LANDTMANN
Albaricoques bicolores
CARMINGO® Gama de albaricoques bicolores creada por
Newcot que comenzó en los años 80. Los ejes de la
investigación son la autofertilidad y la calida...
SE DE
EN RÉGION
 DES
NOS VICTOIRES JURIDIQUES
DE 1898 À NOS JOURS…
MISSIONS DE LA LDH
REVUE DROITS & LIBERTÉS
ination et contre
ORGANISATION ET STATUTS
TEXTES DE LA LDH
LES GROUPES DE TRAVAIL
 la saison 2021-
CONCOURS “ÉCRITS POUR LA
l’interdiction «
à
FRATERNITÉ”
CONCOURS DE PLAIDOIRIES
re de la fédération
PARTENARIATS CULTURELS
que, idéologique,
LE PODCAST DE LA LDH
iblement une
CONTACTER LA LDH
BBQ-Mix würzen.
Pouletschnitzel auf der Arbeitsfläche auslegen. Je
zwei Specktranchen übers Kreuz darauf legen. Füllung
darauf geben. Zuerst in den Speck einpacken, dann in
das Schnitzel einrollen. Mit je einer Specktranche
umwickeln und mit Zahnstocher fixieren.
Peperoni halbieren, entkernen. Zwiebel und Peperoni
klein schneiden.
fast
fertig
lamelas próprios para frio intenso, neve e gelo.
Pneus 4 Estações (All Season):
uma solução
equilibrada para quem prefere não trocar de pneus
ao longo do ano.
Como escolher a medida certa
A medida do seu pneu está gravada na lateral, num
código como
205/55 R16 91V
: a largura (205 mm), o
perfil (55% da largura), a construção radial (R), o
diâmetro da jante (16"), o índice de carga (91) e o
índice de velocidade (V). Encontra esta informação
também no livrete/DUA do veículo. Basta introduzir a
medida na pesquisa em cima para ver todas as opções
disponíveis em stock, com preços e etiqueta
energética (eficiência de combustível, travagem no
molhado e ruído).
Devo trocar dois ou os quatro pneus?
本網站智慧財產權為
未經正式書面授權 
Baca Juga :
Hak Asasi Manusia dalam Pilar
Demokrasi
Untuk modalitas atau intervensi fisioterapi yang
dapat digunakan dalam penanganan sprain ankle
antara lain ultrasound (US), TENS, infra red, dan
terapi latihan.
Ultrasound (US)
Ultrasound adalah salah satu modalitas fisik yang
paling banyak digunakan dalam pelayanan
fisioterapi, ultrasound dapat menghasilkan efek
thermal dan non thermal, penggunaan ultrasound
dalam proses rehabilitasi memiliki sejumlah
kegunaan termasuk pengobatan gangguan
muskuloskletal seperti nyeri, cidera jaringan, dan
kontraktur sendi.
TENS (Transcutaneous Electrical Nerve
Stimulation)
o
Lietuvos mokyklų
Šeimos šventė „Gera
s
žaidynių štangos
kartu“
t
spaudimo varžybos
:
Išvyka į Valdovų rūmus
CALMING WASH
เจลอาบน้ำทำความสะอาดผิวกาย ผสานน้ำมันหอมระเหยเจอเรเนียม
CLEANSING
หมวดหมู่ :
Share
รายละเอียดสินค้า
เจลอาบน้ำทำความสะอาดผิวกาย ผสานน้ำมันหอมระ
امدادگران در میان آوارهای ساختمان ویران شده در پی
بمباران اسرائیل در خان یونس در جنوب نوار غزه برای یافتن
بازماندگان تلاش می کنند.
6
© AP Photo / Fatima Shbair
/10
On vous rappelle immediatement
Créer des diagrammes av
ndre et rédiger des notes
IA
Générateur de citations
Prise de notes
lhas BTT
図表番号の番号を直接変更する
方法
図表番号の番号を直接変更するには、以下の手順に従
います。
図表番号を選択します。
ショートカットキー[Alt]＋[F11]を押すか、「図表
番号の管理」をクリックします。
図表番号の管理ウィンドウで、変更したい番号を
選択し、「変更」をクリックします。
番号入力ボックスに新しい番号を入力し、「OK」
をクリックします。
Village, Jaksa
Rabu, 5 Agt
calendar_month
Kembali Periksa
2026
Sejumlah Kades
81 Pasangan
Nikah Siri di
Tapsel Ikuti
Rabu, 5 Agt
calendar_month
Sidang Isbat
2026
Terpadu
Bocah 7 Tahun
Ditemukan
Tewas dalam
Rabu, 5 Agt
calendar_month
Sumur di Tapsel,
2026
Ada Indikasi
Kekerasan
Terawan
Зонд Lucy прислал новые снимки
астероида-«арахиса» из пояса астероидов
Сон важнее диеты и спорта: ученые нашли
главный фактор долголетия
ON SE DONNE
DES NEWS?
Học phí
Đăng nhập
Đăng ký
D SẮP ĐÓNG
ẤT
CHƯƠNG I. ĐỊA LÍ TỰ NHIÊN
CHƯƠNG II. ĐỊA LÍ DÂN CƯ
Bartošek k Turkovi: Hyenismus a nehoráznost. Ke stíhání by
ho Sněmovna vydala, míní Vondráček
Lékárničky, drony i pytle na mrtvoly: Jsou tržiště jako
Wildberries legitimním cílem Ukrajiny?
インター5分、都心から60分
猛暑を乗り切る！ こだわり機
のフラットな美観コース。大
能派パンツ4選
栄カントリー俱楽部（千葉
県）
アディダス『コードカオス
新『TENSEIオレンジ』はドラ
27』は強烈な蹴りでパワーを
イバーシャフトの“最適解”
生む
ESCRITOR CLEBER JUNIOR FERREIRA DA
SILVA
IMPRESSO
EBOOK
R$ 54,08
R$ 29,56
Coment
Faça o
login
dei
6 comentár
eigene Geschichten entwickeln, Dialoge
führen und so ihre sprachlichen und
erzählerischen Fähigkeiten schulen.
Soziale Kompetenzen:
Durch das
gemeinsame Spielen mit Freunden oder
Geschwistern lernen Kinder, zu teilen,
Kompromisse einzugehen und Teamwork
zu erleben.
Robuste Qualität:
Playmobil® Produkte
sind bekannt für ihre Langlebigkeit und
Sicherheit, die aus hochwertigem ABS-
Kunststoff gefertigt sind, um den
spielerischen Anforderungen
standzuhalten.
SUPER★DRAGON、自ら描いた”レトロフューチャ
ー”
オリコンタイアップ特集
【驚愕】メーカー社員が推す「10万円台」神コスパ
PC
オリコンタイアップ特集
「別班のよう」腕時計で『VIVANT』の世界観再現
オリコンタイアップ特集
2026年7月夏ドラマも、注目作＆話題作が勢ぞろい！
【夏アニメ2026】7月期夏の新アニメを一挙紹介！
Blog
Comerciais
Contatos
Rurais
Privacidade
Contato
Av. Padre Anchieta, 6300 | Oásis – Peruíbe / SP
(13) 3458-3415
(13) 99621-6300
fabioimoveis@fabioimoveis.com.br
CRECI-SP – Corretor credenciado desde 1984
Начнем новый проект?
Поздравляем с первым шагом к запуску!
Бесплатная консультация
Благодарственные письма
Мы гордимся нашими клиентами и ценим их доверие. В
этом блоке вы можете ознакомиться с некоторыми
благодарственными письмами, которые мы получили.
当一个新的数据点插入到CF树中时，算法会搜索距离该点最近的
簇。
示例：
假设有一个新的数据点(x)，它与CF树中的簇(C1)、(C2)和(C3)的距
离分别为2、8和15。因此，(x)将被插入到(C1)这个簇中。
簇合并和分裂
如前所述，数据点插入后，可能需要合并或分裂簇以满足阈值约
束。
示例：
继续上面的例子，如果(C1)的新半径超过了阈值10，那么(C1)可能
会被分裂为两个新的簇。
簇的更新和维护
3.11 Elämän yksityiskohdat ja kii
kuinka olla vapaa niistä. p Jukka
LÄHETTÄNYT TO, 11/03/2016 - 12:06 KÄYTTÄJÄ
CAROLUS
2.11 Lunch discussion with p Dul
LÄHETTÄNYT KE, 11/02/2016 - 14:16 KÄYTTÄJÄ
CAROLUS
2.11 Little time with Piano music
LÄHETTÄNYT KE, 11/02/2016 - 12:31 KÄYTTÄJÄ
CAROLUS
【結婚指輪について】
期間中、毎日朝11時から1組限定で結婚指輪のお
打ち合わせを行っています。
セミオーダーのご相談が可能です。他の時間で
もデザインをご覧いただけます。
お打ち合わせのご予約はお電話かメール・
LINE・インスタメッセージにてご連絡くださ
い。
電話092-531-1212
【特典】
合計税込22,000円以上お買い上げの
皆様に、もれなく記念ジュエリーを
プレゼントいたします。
━━━━
# Exercise prompt:
Copy each line, exactly, that falls between the line containing "LINE・インスタメッセージにてご連絡くださ" and the end of the entries, both included.

# Problem solution:
LINE・インスタメッセージにてご連絡くださ
い。
電話092-531-1212
【特典】
合計税込22,000円以上お買い上げの
皆様に、もれなく記念ジュエリーを
プレゼントいたします。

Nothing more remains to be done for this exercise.